:: List of tasks ::
a: From the opinion piece on the Grace Millane trial, quote the passage from "The case has" up to and including "killing – them.".
b: Answer these questions using the opinion piece on the Grace Millane trial:
(i) What words did the Prime Minister use when Grace Millane's death was confirmed?
(ii) What percentage of victims report sexual violence to the police?
(iii) Which Justice Under-Secretary and Green MP is quoted on consent?
c: Please continue the opinion piece on the Grace Millane trial from the point where it stops.

:: Selected text ::

Sophie Beaumont wants to talk about why we allow women’s histories to be dragged into trials in an effort to allow men to go free
“Grace should have been safe here” were the words our Prime Minister used when it was confirmed British backpacker Grace Millane had been killed. She absolutely should have been safe here when she was alive, but we should have done more to protect her memory in death.
The case has just concluded, I’m not going to speak to the verdict because that was a small mercy in the grand scheme of things. What I want to speak about is the conduct of the defence team and question why it is we allow women’s histories to be dragged into trials in an effort to allow men to go free from harming – or in this case killing – them.
As the Crown prosecutors were wrapping up their evidence in the Grace Millane case, the long-awaited and hard-fought Sexual Violence Legislation Bill had its first reading. The primary aim of this bill is to prevent re-victimisation of survivors of sexual violence if they choose to pursue justice through the court system. Research has consistently shown that of the 10 percent of victims who report sexual violence to the police, a minority end up with a court date, and those who go through the court process all found it “traumatic” and “degrading”.
A key section of the Sexual Violence Legislation Bill is that a woman’s sexual history will be out of bounds. This is to clarify the boundaries of consent – as Justice Under-Secretary and Green MP Jan Logie summed up: “You can consent to sexual activity with somebody at a particular time and not at another. Consenting the first time does not automatically [mean] you have consented the second time. Choice matters.”

:: Data block ::
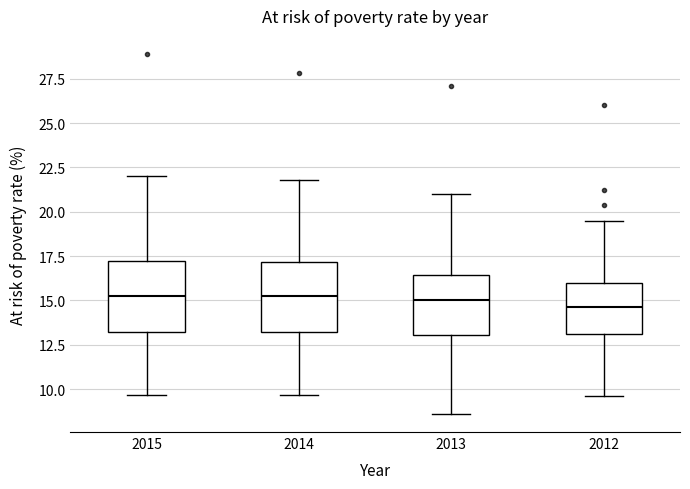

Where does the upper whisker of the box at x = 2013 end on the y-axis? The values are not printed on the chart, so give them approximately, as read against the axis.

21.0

:: Results of the tasks ::
a:
The case has just concluded, I’m not going to speak to the verdict because that was a small mercy in the grand scheme of things. What I want to speak about is the conduct of the defence team and question why it is we allow women’s histories to be dragged into trials in an effort to allow men to go free from harming – or in this case killing – them.

b:
(i) "Grace should have been safe here"
(ii) 10 percent
(iii) Jan Logie

c:
Consent is an ongoing concept – it is not a one-and-done situation therefore, in the context of sexual violence cases, the sexual history should be (and once the bill passes next year it will be) completely irrelevant. This will hopefully mean that in sexual violence cases any prior sexual contact between the parties involved, as well as any information about the nature, frequency, and quality of sex that the victim had prior and after the incident of harm is left out of criminal justice proceedings.
We need to reject the idea that women’s actions absolve men of responsibility for harming or killing them.
In relation to the Millane case, we saw the same conflation of consent by the defence team. Whilst this was a murder rather than a sexual violence case, we saw a specific focus on Grace’s sexual activity from the defence in order to direct the narrative towards the idea that she had not managed her sexual safety adequately.
Over two days and then again in the closing statements, we heard ‘evidence’ from an ex-boyfriend, a man who she had slept with (and who admitted to choking women without explicit consent), and two men who she had messaged with on various dating apps.
None of the statements given by these men can or should inform a jury as to what happened the night Grace was murdered. Why? Because consent is an ongoing concept – it doesn’t matter if she consented with them, that does not inform as to whether she consented on the night she was killed. Only one person would be able to testify if the sexual choking that occurred that evening was consensual – Grace. Further to this, as Justice Simon Moore concisely put it in his summary: “No person under New Zealand law can consent to their own death.”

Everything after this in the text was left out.